Images of plotted data:
────────────────

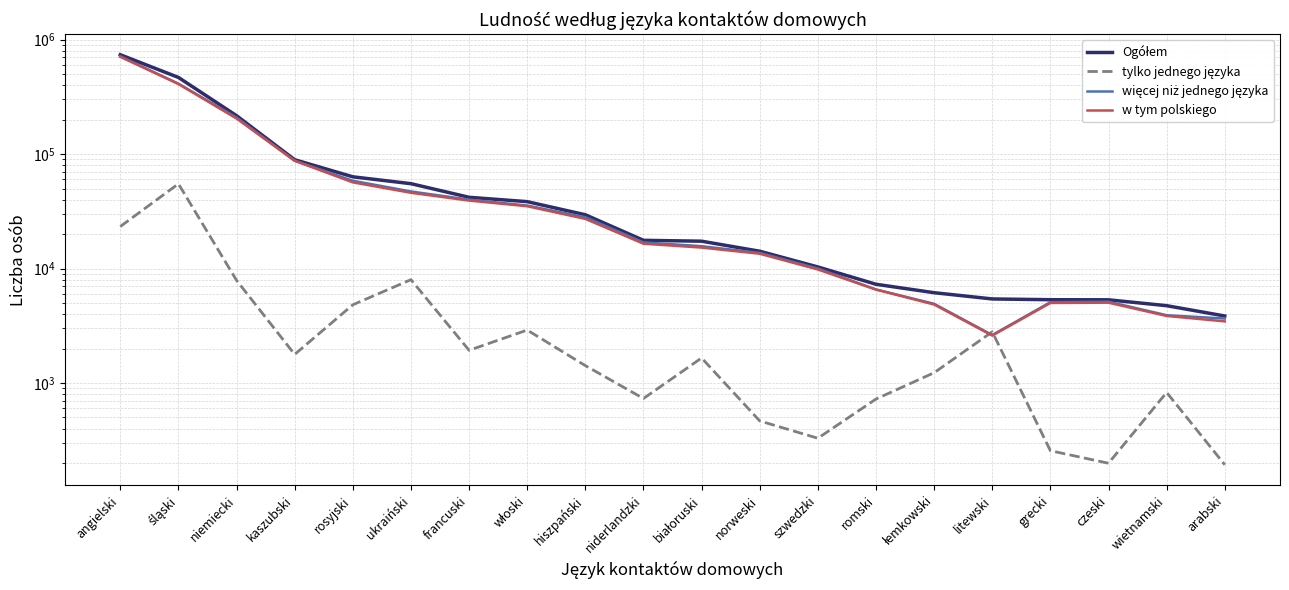

Where does the Ogółem series first go above 17633?

angielski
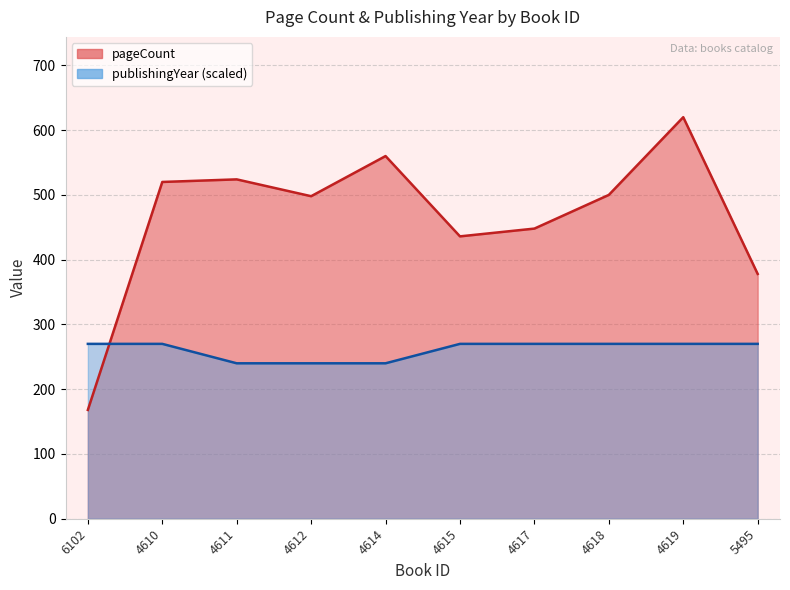

Where is publishingYear nearest to the value 255?

6102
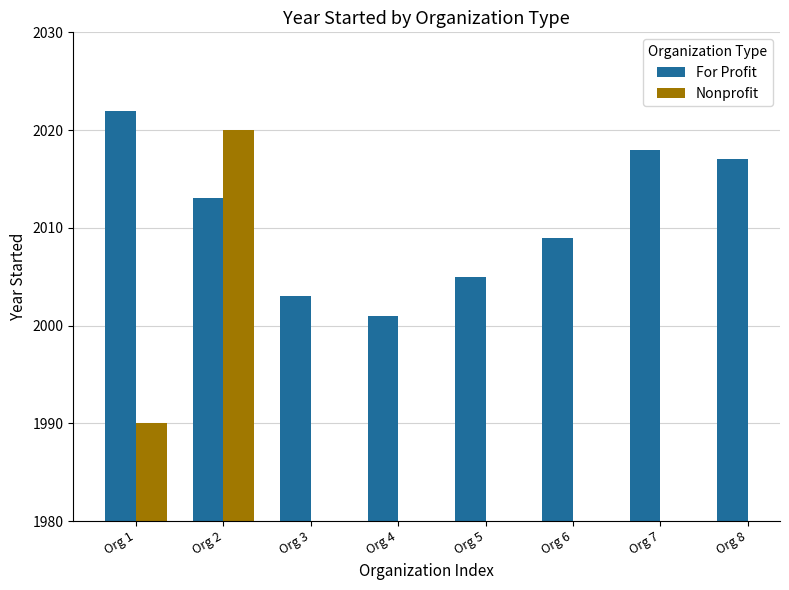

Which category has the lowest value in the For Profit series?

Org 4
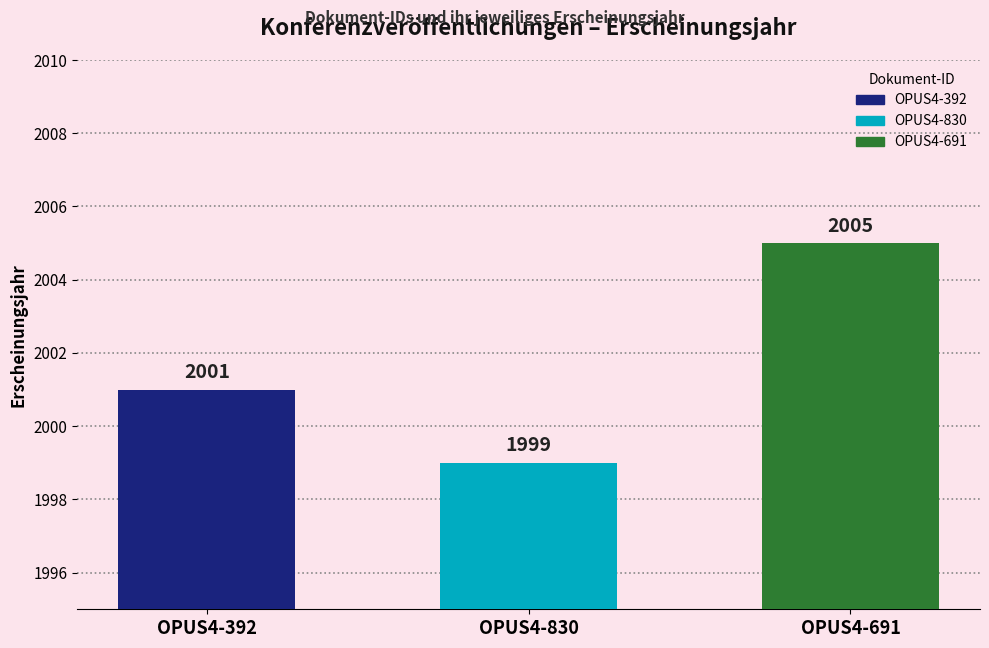

Count the number of categories in the chart.

3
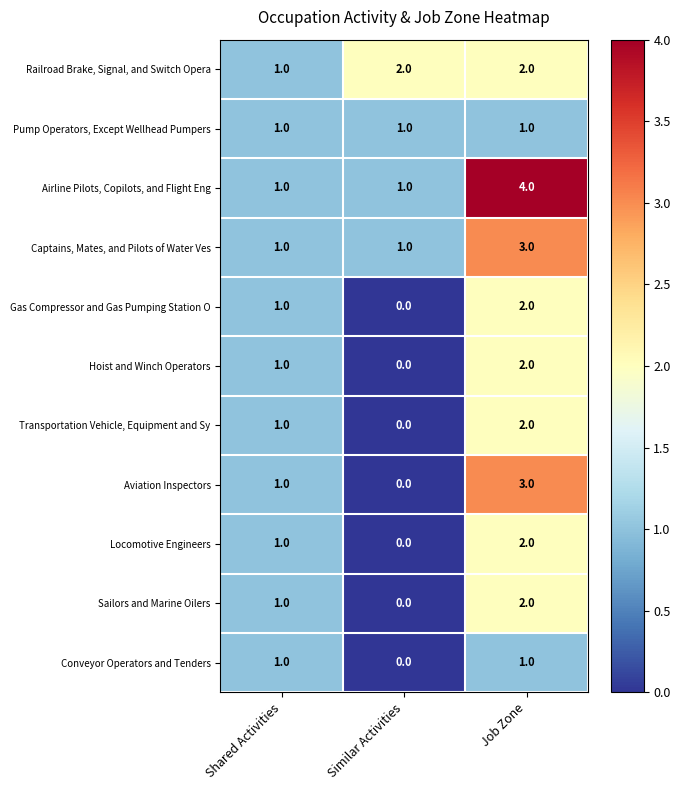

At which category is the sum across all series the highest?

Job Zone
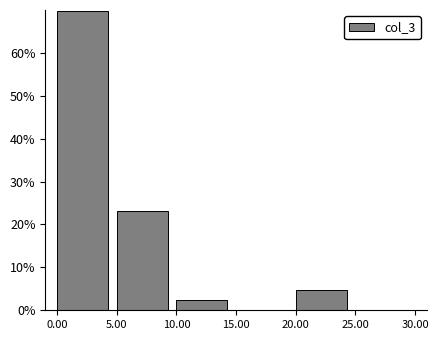

Reading left to right, transcribe this chart: for each bar, give the range it covers on the x-axis and its height. The values are not printed on the chart, so give them approximately, as read against the axis.

0.00 to 5.00: 70
5.00 to 10.00: 23
10.00 to 15.00: 2
15.00 to 20.00: 0
20.00 to 25.00: 5
25.00 to 30.00: 0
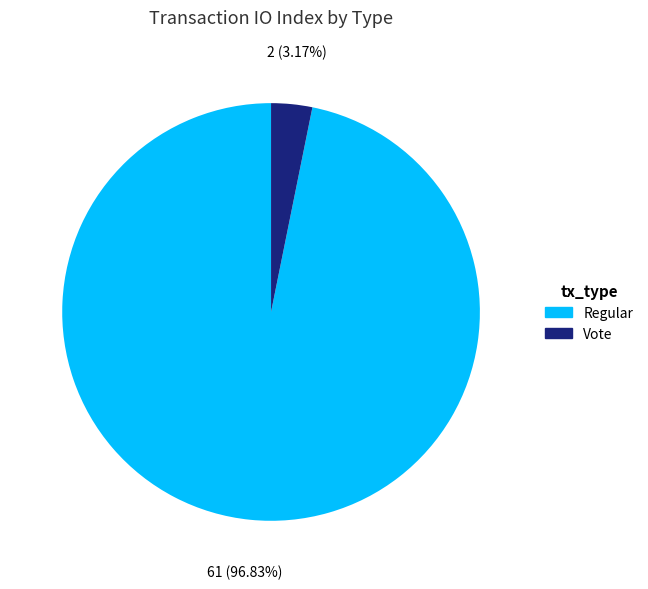

What percentage is the Regular slice, to the nearest percent?

97%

────────────────

Task to carry out
Please copy the whole listing above word for word, leaving out the pictures.

Task answer
Where does the Ogółem series first go above 17633?

angielski

Where is publishingYear nearest to the value 255?

6102

Which category has the lowest value in the For Profit series?

Org 4

Count the number of categories in the chart.

3

At which category is the sum across all series the highest?

Job Zone

Reading left to right, transcribe this chart: for each bar, give the range it covers on the x-axis and its height. The values are not printed on the chart, so give them approximately, as read against the axis.

0.00 to 5.00: 70
5.00 to 10.00: 23
10.00 to 15.00: 2
15.00 to 20.00: 0
20.00 to 25.00: 5
25.00 to 30.00: 0

What percentage is the Regular slice, to the nearest percent?

97%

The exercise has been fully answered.